Troops loyal to the two remaining candidates in Congo's elections battled around the home of President Joseph Kabila's challenger and trapped top diplomats inside until their evacuation by U.N. peacekeepers Aug. 21.

U.N. troops in armored vehicles drive through the streets of Kinhasa, Congo, on Aug. 21.
The army ordered all troops in Kinshasa to disarm as the United Nations sent scores of peacekeepers in armored vehicles to take the foreign diplomats from the home of ex-rebel leader Jean-Pierre Bemba, who will face Kabila in a second-round runoff.

The envoys included the head of the world body's peacekeeping mission, William Swing, and diplomats from the United States, France and other countries.

U.N. spokesman Jean-Tobias Okala said all the envoys were safe after U.N. troops took them from Bemba's home hours after they arrived for a meeting.

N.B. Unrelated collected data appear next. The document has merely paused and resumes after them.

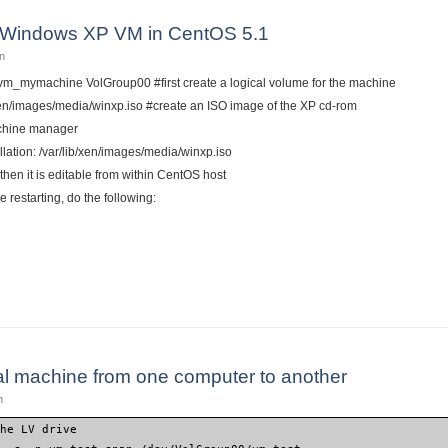
 Windows XP VM in CentOS 5.1
n
n vm_mymachine VolGroup00 #first create a logical volume for the machine
/xen/images/media/winxp.iso #create an ISO image of the XP cd-rom
achine manager
llation: /var/lib/xen/images/media/winxp.iso
 then it is editable from within CentOS host
ore restarting, do the following:
w Xen Windows XP VM in CentOS 5.1
al machine from one computer to another
n
the LV drive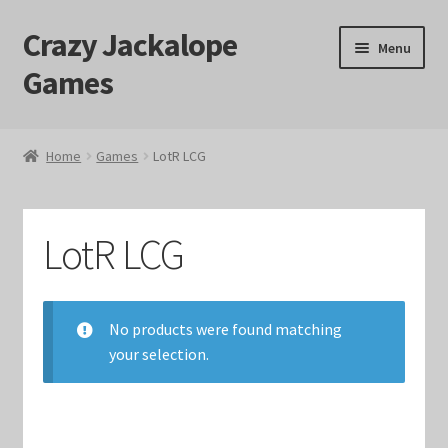
Crazy Jackalope
Skip
Skip
Menu
to
to
Games
navigation
content
Home
Home
Games
LotR LCG
#1046 (no title)
Blog
LotR LCG
Cart
No products were found matching
Checkout
your selection.
Contact Us
Crazy Jackalope Games – Storefront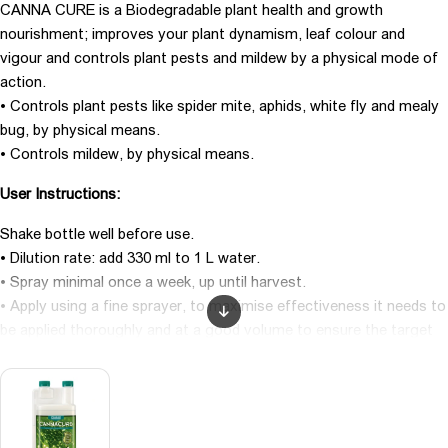
CANNA CURE is a Biodegradable plant health and growth
nourishment; improves your plant dynamism, leaf colour and
vigour and controls plant pests and mildew by a physical mode of
action.
• Controls plant pests like spider mite, aphids, white fly and mealy
bug, by physical means.
• Controls mildew, by physical means.
User Instructions:
Shake bottle well before use.
• Dilution rate: add 330 ml to 1 L water.
• Spray minimal once a week, up until harvest.
• Apply using a fine sprayer, to maximise effectiveness it needs to
be applied thoroughly and at a good volume to ensure the target
pests are covered.
• Do not prepare the solution for more than ten days in advance.
• Do not use together with products containing hydrogen peroxide
(H2 O2 ).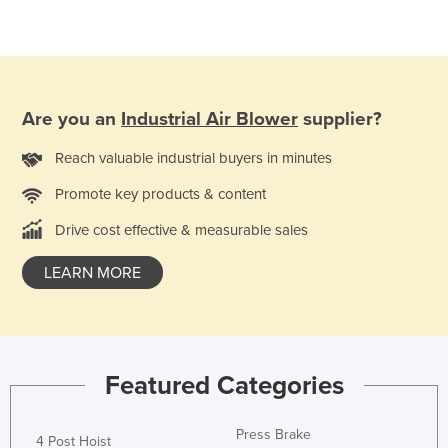
Are you an
Industrial Air Blower
supplier?
Reach valuable industrial buyers in minutes
Promote key products & content
Drive cost effective & measurable sales
LEARN MORE
Featured Categories
Press Brake
4 Post Hoist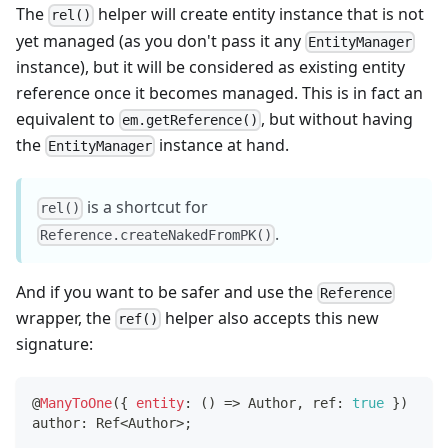
The
helper will create entity instance that is not
rel()
yet managed (as you don't pass it any
EntityManager
instance), but it will be considered as existing entity
reference once it becomes managed. This is in fact an
equivalent to
, but without having
em.getReference()
the
instance at hand.
EntityManager
is a shortcut for
rel()
.
Reference.createNakedFromPK()
And if you want to be safer and use the
Reference
wrapper, the
helper also accepts this new
ref()
signature:
@
ManyToOne
(
{
entity
:
(
)
=>
 Author
,
 ref
:
true
}
)
author
:
 Ref
<
Author
>
;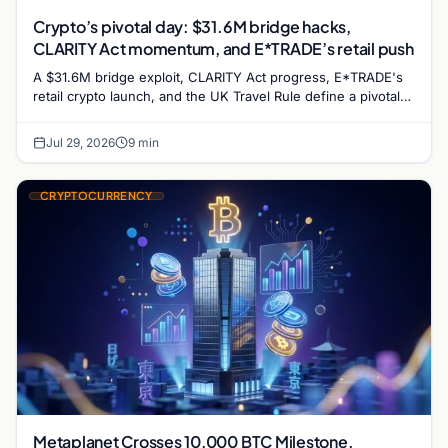
Crypto’s pivotal day: $31.6M bridge hacks,
CLARITY Act momentum, and E*TRADE’s retail push
A $31.6M bridge exploit, CLARITY Act progress, E*TRADE's
retail crypto launch, and the UK Travel Rule define a pivotal
day for crypto markets and regulation.
Jul 29, 2026
9 min
CRYPTOCURRENCY
Metaplanet Crosses 10,000 BTC Milestone,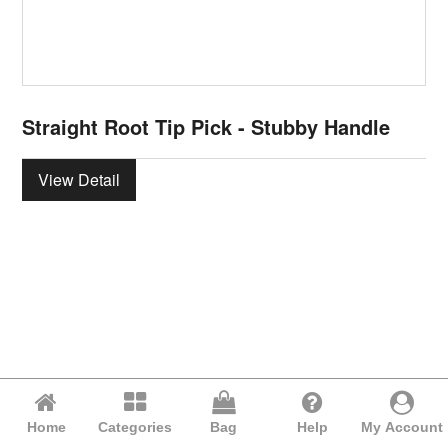
Straight Root Tip Pick - Stubby Handle
View Detail
Home
Categories
Bag
Help
My Account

With 16.9 million votes cast in the July 30 ballot, Kabila won 45 percent of the vote, less than the 50 percent needed for a president to be declared without a second round of polls, against 20 percent for Bemba, who is a vice president in Kabila's transitional administration. The remainder of the votes cast were shared among 31 other now-vanquished candidates.

Congo's first elections in over four decades are meant to select a legitimate leader to knit together the country's 58 million people and end the years of corrupt rule and war that have roiled this vast nation and wider Central Africa.